Imagine waking up in a foreign country, where everyone has a different skin color, you cannot speak the language, the culture is completely different, even the architecture is different. After a few years, you can communicate with others to satisify your basic needs and even carry on conversations about the weather.  One day, you are at the local market and you bump into someone who not only has the same skin color and speaks your language, but is actually from your home town!

I had such an experience last night. I went to a meeting of a local self-help group for adult ADDers. I had never met someone else with ADD other than my son and sister, so it is hard to see them other than the people I have know all my life (or all their life). It was very different meeting new people with the same view of the universe. It was almost like a borg collective in that we essentially knew what the others were saying before they completed their thought. We were bouncing around to so many different topics and everyone was following the multiple trains of thought with no problem. Well, actually the lady from the city self-help office was having trouble and even mentioned that she was amazed that we were all able to follow things so well.

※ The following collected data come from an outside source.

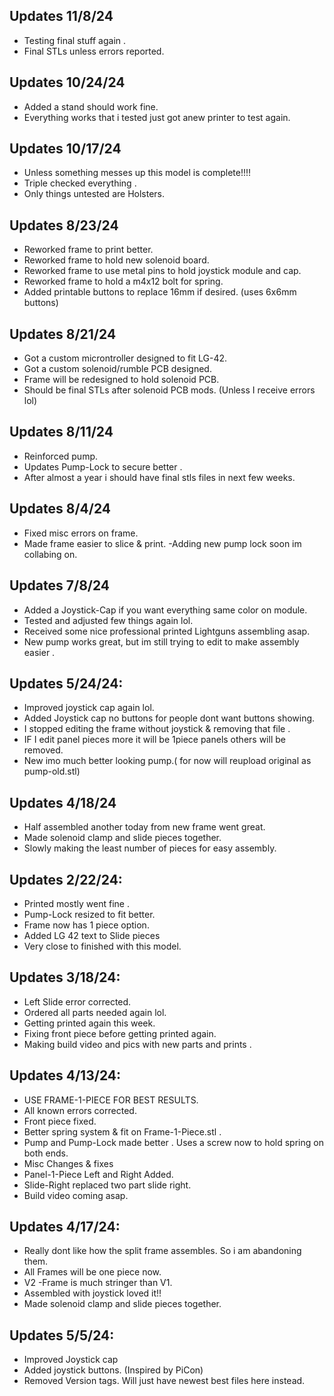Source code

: ## Updates 11/8/24
- Testing final stuff again .
- Final STLs unless errors reported.

## Updates 10/24/24

- Added a stand should work fine.
- Everything works that i tested just got anew printer to test again.

## Updates 10/17/24

- Unless something messes up this model is complete!!!!
- Triple checked everything .
- Only things untested are Holsters.

## Updates 8/23/24

- Reworked frame to print better.
- Reworked frame to hold new solenoid board.
- Reworked frame to use metal pins to hold joystick module and cap.
- Reworked frame to hold a m4x12 bolt for spring.
- Added printable buttons to replace 16mm if desired. (uses 6x6mm buttons)

## Updates 8/21/24

- Got a custom microntroller designed to fit LG-42.
- Got a custom solenoid/rumble PCB designed.
- Frame will be redesigned to hold solenoid PCB.
- Should be final STLs after solenoid PCB mods. (Unless I receive errors lol)

## Updates 8/11/24 

- Reinforced pump.
- Updates Pump-Lock to secure better .
- After almost a year i should have final stls files in next few weeks.

## Updates 8/4/24

- Fixed misc errors on frame.
- Made frame easier to slice & print.
-Adding new pump lock soon im collabing on.

## Updates 7/8/24

- Added a Joystick-Cap if you want everything same color on module.
- Tested and adjusted few things again lol.
- Received some nice professional printed Lightguns assembling asap.
- New pump works great, but im still trying to edit to make assembly easier .

## Updates 5/24/24:
- Improved joystick cap again lol.
- Added Joystick cap no buttons for people dont want buttons showing.
- I stopped editing the frame without joystick & removing that file .
- IF I edit panel pieces more it will be 1piece panels others will be removed. 
- New imo much better looking pump.( for now will reupload original as pump-old.stl)


## Updates 4/18/24
- Half assembled another today from new frame went great. 
- Made solenoid clamp and slide pieces together.
- Slowly making the least number of pieces for easy assembly.


## Updates 2/22/24:
- Printed mostly went fine .
- Pump-Lock resized to fit better.
- Frame now has 1 piece option.
- Added LG 42 text to Slide pieces
- Very close to finished with this model.

## Updates 3/18/24:
- Left Slide error corrected.
- Ordered all parts needed again lol. 
- Getting printed again this week.
- Fixing front piece before getting printed again.
- Making build video and pics with new parts and prints .

## Updates 4/13/24:
- USE FRAME-1-PIECE FOR BEST RESULTS.
- All known errors corrected.
- Front piece fixed. 
- Better spring system & fit on Frame-1-Piece.stl . 
- Pump and Pump-Lock made better . Uses a screw now to hold spring on both ends.
- Misc Changes & fixes 
- Panel-1-Piece Left and Right Added.
- Slide-Right  replaced two part slide  right.
- Build video coming asap.

## Updates 4/17/24:
- Really dont like how the split frame assembles. So i am abandoning them.
- All Frames will be one piece now. 
- V2 -Frame is much stringer than V1.
- Assembled with joystick loved it!!
- Made solenoid clamp and slide pieces together.

## Updates 5/5/24:
- Improved Joystick cap
- Added joystick buttons. (Inspired by PiCon)
- Removed Version tags. Will just have newest best files here instead.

Although I have come to terms with my ADD and see it as a positive thing in many regards, it was wonderful to finally meet people face to face who "know".

 

I'll bet it was great!

I know a few other ADHD'ers and we have the most bizarre, speedy, wild conversations because we "get" each other.

I've said many times that we can do 120mph while the rest of the world is stuck at 60.

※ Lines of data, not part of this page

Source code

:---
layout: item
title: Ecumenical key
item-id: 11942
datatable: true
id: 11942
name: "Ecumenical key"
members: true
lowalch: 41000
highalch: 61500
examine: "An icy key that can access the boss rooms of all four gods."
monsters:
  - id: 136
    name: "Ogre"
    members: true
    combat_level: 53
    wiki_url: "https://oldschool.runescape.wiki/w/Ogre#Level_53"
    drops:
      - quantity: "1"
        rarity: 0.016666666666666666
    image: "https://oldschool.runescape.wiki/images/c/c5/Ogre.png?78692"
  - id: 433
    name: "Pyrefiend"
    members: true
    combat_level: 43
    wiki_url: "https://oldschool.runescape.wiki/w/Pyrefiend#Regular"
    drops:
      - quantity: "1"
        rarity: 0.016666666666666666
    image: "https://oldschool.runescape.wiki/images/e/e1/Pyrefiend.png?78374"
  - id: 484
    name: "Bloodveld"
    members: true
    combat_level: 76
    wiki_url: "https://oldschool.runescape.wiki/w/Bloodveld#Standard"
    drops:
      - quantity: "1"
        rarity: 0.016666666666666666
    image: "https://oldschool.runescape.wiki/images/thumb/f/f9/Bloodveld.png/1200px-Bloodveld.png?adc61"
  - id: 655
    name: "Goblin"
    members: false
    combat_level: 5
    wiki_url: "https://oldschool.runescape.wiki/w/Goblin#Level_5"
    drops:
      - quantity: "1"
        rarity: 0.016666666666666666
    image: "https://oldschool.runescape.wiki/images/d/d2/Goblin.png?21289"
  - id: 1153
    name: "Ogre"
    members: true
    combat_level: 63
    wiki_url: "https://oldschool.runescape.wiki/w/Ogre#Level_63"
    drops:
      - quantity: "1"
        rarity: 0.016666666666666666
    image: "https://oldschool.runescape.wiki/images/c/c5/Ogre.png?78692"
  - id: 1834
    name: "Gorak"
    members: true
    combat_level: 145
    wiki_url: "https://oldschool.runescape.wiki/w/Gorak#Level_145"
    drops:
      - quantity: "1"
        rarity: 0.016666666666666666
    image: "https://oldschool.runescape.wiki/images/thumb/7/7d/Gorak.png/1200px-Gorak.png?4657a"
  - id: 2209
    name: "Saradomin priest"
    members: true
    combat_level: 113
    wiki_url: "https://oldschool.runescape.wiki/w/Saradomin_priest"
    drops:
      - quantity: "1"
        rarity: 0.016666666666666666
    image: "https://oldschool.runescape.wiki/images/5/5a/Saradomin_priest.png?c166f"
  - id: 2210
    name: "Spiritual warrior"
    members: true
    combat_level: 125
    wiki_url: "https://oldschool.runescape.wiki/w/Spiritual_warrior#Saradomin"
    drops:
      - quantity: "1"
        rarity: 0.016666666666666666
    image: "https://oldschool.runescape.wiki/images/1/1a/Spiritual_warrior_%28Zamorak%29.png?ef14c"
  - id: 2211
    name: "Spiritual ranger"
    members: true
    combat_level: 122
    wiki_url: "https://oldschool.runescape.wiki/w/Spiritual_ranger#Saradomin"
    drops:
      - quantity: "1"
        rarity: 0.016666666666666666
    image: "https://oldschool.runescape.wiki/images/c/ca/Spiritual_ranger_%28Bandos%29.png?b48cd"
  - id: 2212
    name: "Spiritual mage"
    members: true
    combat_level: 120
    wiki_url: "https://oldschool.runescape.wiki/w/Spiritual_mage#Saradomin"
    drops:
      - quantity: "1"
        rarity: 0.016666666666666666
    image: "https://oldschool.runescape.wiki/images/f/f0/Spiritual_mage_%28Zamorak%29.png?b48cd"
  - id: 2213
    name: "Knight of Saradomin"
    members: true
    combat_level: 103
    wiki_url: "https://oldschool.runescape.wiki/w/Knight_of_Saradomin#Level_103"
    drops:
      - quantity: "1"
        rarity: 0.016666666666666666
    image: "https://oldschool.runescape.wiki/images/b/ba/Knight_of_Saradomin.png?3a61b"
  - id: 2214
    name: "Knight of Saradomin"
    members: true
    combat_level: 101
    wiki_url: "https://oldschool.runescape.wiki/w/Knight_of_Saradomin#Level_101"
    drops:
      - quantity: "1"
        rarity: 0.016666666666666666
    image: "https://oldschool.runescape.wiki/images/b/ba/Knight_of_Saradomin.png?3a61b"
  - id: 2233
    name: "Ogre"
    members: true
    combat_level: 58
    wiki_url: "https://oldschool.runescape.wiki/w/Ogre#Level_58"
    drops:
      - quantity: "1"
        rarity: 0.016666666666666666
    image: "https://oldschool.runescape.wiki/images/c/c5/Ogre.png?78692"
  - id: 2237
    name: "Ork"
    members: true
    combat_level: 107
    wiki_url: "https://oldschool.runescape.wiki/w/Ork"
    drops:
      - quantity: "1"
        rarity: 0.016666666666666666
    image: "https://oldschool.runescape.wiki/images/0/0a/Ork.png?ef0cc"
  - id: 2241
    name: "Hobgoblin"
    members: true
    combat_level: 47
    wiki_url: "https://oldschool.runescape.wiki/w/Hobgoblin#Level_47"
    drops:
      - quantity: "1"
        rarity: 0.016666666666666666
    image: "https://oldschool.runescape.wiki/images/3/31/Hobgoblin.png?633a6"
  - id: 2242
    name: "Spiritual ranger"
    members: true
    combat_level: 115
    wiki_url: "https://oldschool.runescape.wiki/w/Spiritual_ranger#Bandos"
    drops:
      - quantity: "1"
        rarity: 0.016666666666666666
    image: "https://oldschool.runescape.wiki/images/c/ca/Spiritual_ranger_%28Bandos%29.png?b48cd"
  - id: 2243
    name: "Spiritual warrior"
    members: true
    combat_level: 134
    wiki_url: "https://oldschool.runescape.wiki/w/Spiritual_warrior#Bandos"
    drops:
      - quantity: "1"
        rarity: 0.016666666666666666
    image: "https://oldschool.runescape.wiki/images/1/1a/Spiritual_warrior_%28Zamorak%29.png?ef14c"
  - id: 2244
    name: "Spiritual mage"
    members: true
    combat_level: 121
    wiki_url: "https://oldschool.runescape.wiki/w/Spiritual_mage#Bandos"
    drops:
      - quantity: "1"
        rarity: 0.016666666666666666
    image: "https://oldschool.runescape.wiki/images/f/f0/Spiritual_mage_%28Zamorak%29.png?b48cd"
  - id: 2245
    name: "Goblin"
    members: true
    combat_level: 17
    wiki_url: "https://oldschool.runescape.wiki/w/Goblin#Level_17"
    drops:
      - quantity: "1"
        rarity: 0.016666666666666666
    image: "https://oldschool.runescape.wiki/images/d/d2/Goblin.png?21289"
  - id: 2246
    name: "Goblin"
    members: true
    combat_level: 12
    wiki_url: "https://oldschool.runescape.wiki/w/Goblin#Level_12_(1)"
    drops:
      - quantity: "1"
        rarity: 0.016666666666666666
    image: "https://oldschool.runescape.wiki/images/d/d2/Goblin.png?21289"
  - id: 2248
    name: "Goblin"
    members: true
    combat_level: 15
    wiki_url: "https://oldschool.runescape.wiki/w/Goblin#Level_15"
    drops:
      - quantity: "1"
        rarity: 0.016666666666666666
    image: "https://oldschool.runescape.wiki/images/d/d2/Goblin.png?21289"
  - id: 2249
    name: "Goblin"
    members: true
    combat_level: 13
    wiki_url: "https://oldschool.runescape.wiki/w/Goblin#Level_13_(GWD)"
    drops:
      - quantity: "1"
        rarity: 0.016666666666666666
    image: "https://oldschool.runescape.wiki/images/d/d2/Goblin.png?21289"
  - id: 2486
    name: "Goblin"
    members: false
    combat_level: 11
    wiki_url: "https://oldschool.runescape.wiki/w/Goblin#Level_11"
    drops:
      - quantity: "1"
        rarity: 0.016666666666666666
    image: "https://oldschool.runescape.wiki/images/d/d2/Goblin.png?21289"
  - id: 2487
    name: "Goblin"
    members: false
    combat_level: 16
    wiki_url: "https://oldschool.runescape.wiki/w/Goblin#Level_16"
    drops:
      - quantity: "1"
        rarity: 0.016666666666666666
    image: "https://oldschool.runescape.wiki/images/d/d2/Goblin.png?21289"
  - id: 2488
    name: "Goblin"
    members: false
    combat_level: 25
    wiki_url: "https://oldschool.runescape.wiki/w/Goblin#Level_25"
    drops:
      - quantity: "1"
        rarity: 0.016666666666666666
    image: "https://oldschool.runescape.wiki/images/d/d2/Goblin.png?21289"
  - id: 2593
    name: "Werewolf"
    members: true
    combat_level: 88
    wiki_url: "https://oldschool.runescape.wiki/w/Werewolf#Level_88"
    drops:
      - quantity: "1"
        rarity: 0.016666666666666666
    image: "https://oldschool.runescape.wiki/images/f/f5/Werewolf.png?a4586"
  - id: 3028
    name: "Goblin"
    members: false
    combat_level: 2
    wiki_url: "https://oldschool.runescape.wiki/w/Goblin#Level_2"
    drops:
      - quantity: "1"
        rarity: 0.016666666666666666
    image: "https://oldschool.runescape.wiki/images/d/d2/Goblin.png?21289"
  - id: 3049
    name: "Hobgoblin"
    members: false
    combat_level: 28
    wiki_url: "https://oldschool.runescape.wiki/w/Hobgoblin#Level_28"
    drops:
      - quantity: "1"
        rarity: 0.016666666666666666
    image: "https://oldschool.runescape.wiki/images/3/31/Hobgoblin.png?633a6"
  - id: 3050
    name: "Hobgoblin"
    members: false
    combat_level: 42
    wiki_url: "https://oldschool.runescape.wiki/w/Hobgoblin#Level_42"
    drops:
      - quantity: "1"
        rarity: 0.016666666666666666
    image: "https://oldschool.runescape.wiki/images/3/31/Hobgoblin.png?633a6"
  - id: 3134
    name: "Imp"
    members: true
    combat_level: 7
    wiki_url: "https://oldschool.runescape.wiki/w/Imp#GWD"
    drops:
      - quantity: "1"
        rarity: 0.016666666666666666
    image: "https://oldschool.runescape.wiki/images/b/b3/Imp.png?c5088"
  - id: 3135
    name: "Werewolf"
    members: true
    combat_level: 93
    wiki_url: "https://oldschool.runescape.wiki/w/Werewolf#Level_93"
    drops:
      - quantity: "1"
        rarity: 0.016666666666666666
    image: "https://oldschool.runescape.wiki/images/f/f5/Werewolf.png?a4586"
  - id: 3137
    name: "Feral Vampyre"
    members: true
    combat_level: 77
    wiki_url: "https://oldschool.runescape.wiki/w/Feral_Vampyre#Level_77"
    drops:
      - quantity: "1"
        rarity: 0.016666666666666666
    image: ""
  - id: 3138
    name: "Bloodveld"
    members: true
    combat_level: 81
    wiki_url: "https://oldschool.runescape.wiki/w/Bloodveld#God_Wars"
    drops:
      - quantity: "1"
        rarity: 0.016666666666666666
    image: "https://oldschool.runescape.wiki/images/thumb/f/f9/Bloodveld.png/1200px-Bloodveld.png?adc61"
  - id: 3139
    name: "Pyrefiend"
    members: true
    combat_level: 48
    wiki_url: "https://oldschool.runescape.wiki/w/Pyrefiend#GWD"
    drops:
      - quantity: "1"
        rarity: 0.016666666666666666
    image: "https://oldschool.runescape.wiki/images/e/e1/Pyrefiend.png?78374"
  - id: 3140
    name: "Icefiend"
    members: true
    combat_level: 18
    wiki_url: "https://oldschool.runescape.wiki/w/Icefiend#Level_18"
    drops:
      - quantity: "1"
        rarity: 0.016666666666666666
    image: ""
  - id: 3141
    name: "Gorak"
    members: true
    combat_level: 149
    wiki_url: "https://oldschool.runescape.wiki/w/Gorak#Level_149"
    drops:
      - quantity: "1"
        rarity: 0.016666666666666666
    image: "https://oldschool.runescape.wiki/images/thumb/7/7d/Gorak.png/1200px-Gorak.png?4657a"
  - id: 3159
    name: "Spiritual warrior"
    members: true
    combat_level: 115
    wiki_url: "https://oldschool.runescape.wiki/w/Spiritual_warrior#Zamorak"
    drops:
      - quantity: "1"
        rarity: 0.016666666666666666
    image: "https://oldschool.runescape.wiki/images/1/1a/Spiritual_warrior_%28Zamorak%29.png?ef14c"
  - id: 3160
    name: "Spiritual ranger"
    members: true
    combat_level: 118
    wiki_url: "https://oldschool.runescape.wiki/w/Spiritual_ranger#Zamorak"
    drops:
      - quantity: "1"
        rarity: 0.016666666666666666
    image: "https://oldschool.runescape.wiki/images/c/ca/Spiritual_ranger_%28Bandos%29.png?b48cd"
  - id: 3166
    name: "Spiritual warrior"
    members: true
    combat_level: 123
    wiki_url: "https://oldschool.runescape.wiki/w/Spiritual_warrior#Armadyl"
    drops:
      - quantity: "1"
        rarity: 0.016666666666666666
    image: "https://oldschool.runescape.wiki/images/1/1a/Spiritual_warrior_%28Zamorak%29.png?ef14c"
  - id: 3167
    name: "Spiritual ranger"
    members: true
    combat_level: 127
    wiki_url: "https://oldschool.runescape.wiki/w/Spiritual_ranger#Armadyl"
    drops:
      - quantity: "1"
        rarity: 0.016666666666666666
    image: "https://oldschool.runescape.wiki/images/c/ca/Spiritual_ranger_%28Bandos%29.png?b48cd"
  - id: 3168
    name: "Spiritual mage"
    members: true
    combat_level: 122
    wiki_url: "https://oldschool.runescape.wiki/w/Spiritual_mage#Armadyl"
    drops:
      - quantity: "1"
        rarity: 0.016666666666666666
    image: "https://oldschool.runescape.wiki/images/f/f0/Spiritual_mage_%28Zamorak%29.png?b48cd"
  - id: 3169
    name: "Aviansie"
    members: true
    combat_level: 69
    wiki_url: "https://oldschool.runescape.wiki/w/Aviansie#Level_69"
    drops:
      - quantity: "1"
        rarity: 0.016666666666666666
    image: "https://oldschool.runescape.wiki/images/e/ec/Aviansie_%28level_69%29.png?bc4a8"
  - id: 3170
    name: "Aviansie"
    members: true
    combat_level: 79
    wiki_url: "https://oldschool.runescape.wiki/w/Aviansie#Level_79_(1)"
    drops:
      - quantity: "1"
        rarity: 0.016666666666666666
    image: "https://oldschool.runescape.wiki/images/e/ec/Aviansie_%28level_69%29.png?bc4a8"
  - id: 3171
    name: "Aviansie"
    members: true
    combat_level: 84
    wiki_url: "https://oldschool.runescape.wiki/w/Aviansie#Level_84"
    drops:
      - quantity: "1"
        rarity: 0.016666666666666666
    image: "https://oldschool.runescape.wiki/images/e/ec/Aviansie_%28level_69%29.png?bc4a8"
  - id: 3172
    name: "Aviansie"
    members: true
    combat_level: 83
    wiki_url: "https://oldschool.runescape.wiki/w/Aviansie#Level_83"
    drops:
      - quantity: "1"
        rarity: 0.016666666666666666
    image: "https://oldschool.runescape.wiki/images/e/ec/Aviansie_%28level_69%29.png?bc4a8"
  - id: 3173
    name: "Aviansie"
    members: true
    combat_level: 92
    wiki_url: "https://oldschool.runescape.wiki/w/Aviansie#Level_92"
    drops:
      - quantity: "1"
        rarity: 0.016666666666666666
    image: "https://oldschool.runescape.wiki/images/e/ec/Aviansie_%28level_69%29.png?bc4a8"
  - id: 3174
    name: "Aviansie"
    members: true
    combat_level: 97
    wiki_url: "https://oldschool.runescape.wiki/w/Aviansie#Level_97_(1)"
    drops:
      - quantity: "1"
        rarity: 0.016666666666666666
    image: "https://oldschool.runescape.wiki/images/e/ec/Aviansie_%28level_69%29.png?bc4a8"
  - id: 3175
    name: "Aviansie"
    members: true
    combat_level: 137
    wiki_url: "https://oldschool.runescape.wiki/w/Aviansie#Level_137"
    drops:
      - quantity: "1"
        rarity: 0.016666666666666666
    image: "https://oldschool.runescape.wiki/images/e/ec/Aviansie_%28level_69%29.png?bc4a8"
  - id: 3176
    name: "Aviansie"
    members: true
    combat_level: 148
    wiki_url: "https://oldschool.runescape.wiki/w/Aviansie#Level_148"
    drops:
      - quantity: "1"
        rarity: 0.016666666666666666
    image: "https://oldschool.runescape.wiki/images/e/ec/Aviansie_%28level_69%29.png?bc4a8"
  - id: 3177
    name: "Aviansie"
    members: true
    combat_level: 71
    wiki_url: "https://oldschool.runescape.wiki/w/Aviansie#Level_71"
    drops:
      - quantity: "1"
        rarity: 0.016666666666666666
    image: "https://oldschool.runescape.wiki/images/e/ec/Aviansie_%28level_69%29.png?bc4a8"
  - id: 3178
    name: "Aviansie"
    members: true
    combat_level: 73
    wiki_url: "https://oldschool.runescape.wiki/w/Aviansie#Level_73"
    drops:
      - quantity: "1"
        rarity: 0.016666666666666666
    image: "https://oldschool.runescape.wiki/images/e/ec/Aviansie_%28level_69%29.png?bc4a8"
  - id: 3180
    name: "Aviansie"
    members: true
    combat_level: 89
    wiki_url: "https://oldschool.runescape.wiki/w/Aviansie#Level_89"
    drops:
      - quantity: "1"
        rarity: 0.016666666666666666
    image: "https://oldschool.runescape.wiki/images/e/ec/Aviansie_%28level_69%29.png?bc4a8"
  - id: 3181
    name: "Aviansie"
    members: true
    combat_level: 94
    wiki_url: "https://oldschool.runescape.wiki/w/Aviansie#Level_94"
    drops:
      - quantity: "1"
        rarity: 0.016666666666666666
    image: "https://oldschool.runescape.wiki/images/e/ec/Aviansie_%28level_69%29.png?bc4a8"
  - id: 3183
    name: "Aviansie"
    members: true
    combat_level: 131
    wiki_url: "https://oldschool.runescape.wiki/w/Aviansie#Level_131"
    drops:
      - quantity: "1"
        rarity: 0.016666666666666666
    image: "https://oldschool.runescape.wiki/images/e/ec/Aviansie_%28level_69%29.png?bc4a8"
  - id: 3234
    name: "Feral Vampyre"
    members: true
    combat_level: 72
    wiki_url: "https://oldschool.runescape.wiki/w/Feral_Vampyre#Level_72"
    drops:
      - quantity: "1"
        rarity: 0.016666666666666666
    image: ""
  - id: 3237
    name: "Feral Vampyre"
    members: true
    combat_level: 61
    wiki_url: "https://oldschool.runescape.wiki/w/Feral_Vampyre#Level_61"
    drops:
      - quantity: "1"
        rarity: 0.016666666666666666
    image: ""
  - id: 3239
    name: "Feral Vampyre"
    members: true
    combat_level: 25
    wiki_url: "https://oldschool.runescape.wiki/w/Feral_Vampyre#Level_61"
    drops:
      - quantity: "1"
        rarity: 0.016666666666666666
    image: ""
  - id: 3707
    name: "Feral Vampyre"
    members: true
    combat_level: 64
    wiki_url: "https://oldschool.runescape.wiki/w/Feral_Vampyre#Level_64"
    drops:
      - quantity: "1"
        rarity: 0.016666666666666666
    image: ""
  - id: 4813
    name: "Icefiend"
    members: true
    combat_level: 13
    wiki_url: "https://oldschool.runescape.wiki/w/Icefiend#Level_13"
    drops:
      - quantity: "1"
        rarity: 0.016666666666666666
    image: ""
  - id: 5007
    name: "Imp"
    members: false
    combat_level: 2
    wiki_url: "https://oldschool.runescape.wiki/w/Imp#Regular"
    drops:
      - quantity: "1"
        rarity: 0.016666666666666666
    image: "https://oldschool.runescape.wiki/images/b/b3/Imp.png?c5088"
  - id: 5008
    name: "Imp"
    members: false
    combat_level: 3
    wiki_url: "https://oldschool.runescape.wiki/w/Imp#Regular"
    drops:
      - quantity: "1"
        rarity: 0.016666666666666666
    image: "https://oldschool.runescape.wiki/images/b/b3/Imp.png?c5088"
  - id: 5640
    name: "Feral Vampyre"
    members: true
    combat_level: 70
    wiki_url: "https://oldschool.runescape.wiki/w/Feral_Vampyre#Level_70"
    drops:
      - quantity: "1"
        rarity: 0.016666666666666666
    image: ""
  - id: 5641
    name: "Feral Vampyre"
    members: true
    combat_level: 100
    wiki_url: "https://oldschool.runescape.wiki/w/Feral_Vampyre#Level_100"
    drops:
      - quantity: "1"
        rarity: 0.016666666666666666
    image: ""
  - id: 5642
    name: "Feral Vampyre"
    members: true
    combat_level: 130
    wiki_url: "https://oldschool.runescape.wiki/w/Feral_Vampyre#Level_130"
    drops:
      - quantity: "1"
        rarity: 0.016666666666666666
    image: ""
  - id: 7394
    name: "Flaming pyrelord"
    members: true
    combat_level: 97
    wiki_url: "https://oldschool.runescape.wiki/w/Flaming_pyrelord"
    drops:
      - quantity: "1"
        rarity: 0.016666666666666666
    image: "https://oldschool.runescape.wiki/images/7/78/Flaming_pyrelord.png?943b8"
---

I have no idea what normies do for entertainment if they can't play with their own brains for fun
That is how I felt when I found this board!!!!!  All these years I thought I was nuts....even scared I had something as serious as Alzheimers the last couple of years.    All I can say is my self-esteem has improved a great deal.  I no longer feel "crazy."  I have accepted who I am, I don't care who does, and I no longer feel the need to try to explain my actions to "the others."